(EXERCISE PASSAGE)
::::
Springfield District Supervisor Pat Herrity wants police to get paid more, citing concerns over vacancies and burnout.

In an email and during a Board of Supervisors meeting today (Tuesday), Herrity called for the county to allocate $20 million to increase salaries by 10% for Fairfax County Police Department employees with the rank of second lieutenant and below in the upcoming budget.

“While many factors have contributed to this challenge, including national climate, competitive compensation is a key factor that remains unaddressed in Fairfax County,” said Herrity, the lone Republican on the board. “Resignations in our police force in 2021 were more than double than they were in either 2017, 2018 or 2019.”

He said surrounding jurisdictions have invested more in compensation to address recruitment and retention and that many younger FCPD officers are leaving for other departments.

The police department told FFXnow last month that it has 1,353 sworn officers and 156 vacancies, with 25 recruits in the police academy and another group of 27 recruits who were hired.

Presented by County Executive Bryan Hill last month, the county’s nearly $4.8 billion proposed budget for fiscal year 2023 has nearly $80 million in discretionary spending. It includes 4% pay increases for all staff, with some groups, including uniformed responders, getting raises up to 7.8%.

A union representing Fairfax County police argued after the presentation that officers need a 15% increase to improve recruitment and retention, ABC7 reported.

“The compensation increases in the current package are a step in the right direction, but more needs to be done to stay competitive and attract and retain the best officers,” Herrity said.

Herrity said he’d later present ways to offset the increased compensation’s effect on the budget.

The discretionary spending amount assumes that the county keeps the property tax rate the same.

The board agreed today (Tuesday) to advertise a tax rate of $1.14 per $100 of assessed value. That’s the same as last year, but the county can still lower that rate before the fiscal year begins July 1.

Because of increasing assessments, property bills would increase if the rate stays the same.

“We can decrease it to any amount we decide…at $1.14 or lower than $1.14,” Board of Supervisors Chairman Jeff McKay said.
::::
Items from a dataset
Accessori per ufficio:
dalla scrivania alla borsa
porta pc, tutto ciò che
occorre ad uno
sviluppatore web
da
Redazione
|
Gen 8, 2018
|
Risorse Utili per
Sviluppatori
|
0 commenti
::::
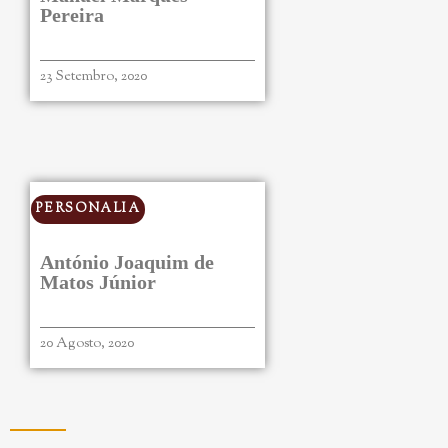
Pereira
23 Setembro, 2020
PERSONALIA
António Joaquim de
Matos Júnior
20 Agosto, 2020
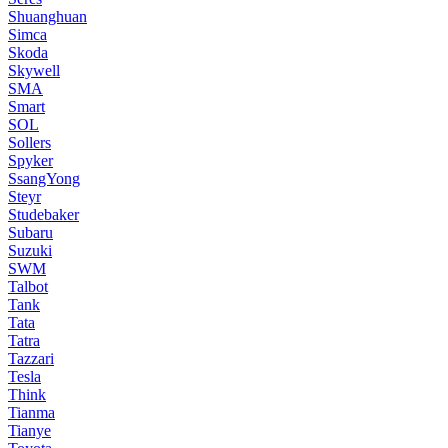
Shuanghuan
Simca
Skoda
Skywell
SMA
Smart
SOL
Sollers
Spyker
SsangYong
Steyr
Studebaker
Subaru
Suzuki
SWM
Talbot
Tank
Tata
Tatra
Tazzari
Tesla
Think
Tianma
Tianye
::::
(HOW TO COMPLETE THIS TASK) Write out the part of the police pay article that runs from "A union representing" up to and including "retention, ABC7 reported.". These items come from a separate source.

(RESPONSE TO THIS TASK)
A union representing Fairfax County police argued after the presentation that officers need a 15% increase to improve recruitment and retention, ABC7 reported.